"What flickers once, never fully dies."
Before the seals. Before the Nine Paths. Before divinity wore a crown.
There were two.
Lumen, who smiled at stars as if they were children.
And Kael, who feared the dark between them.
They stood atop a hill that no longer exists, beneath a sky still untamed. Back then, the world was not yet divided into heavens and realms. Cultivation was instinct — not system. People ascended not because they sought power, but because they remembered who they were before form.
> "You know what I saw?" Lumen had said that day, his voice soft with joy.
Kael didn't answer. He never did, not when Lumen spoke like that.
> "I saw a boy with no body, no soul, and no name… just light. A flicker. And he looked at me — and smiled."
Kael finally spoke.
> "That wasn't real."
Lumen turned, not in anger, but in a sadness Kael couldn't name.
> "It was more than real.
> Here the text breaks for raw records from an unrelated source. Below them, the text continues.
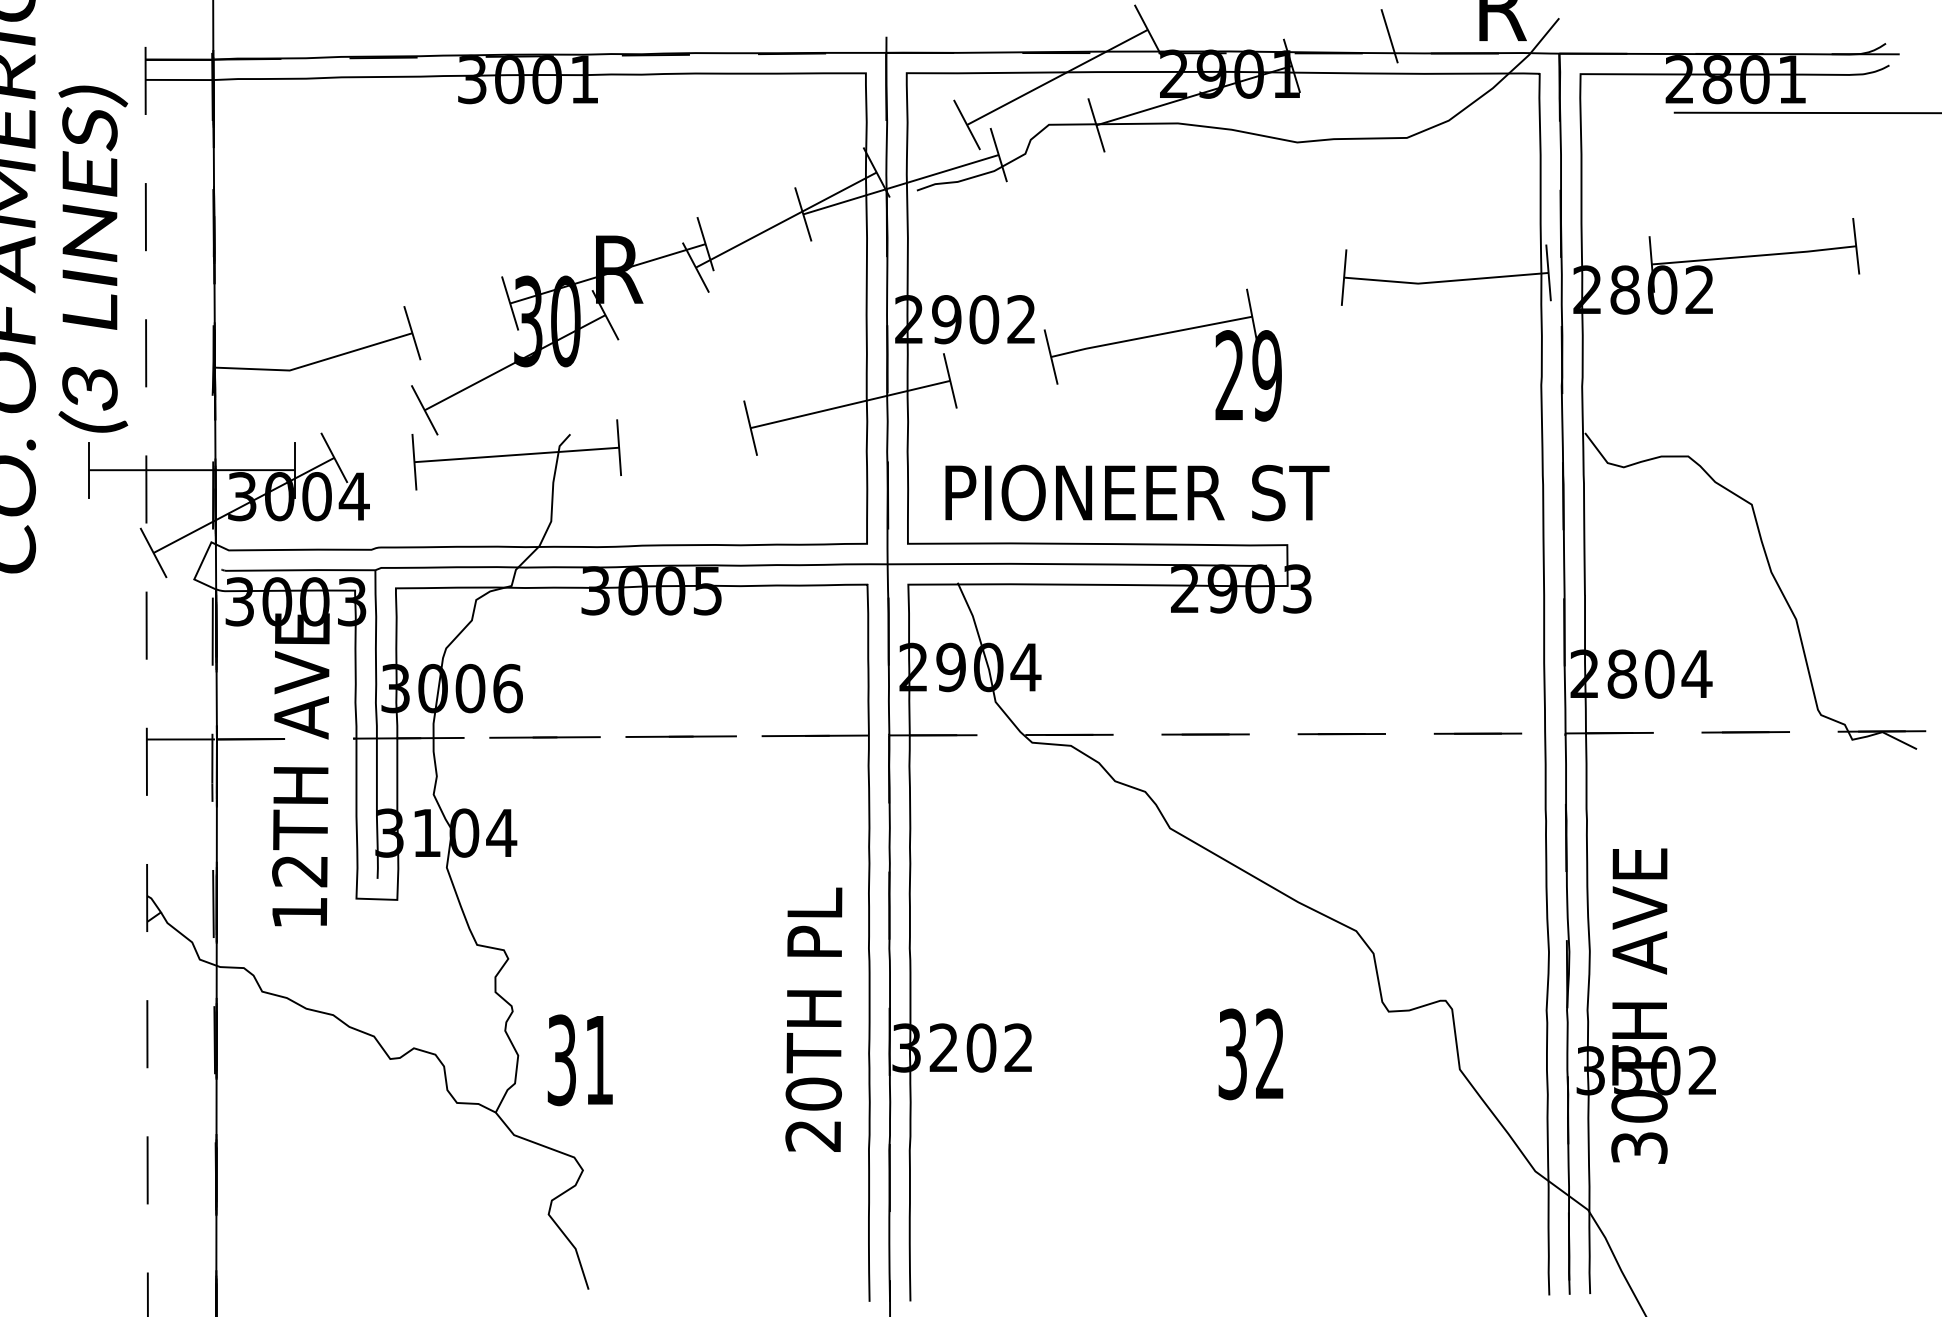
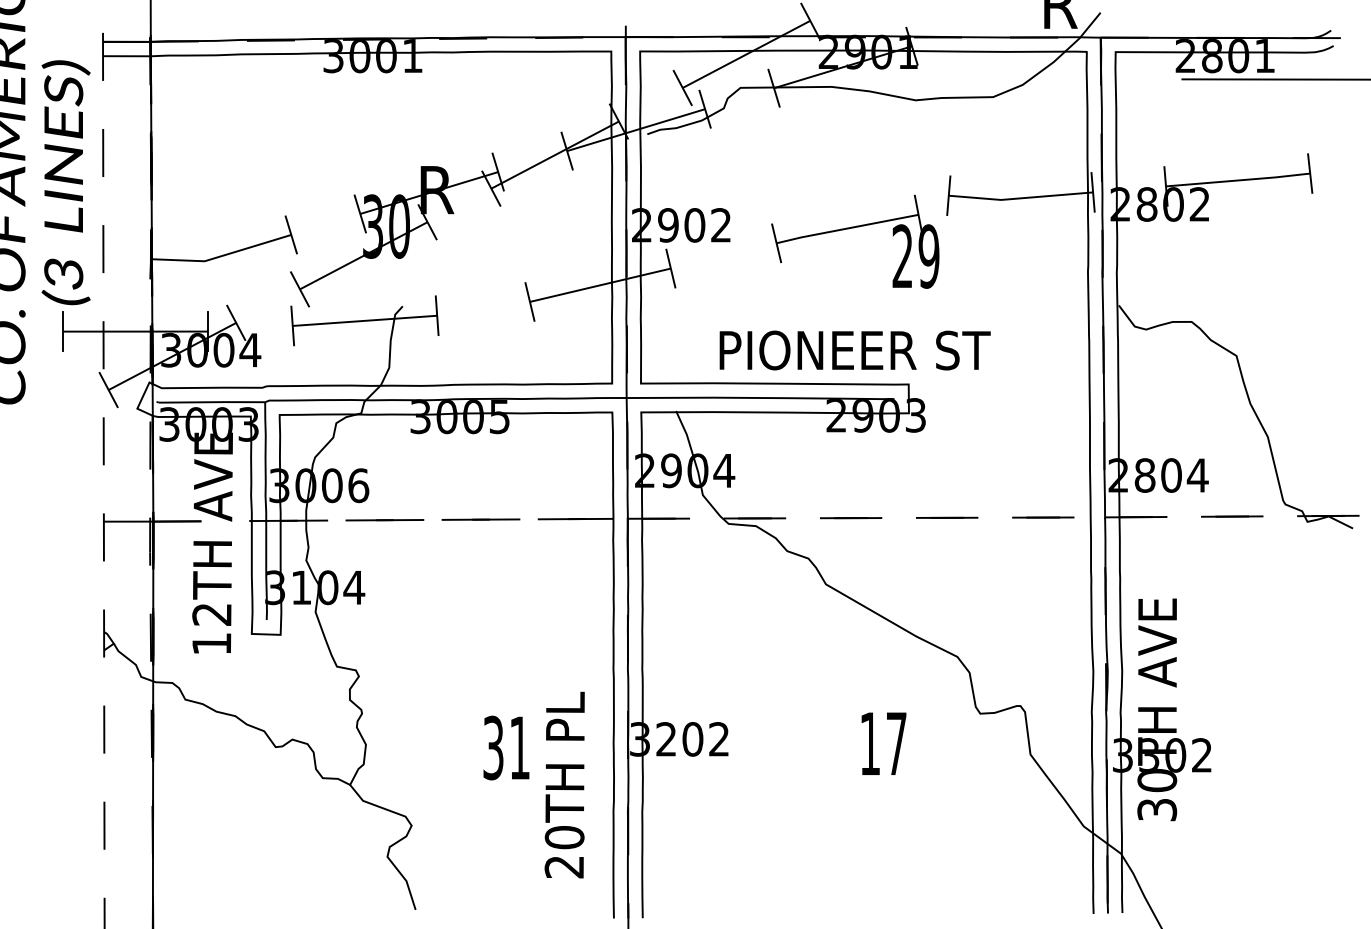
line: (1389, 36) -> (980, 25), removed
part: (1156, 336) -> (850, 228), moved
text: (1137, 492) -> (855, 350), moved
text: (813, 1019) -> (564, 784), moved
text: (1250, 1054) -> (882, 743), 32 -> 17
text: (579, 1060) -> (505, 748), moved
It was before real."
Kael had always been afraid of what Lumen saw.
The flicker. The truth beneath creation. The idea that divinity wasn't something to be earned, but something to be remembered. That godhood was not a throne — but a return.
Kael couldn't accept that. He needed structure, progress, steps. So when Lumen spoke of tearing down the boundaries — Kael began to doubt him.
> "You would give it all away," he once told him. "Even to the unworthy."
> "No one is unworthy of what they are," Lumen replied.
The day of the Fall came quietly.
Lumen stood beneath the Worldroot Tree, his disciples gathered, waiting.
But Kael arrived not to follow — but with the god's voice in his heart.
And the spear in his hand.
He couldn't do it.
He couldn't kill him.
But others did.
Kael watched as Lumen was sealed — not slain, but scattered across time.
His soul broken into thousands of echoes.
And Kael took the mantle of enforcer.
Now, years later, Kael sat in his chambers, alone.
The divine spear beside him.
The war outside his door.
And on the wall, a painting no one else had seen.
Two boys. A hill. A sky full of flickering stars.
He whispered, not for anyone to hear:
> "You should have taken me with you."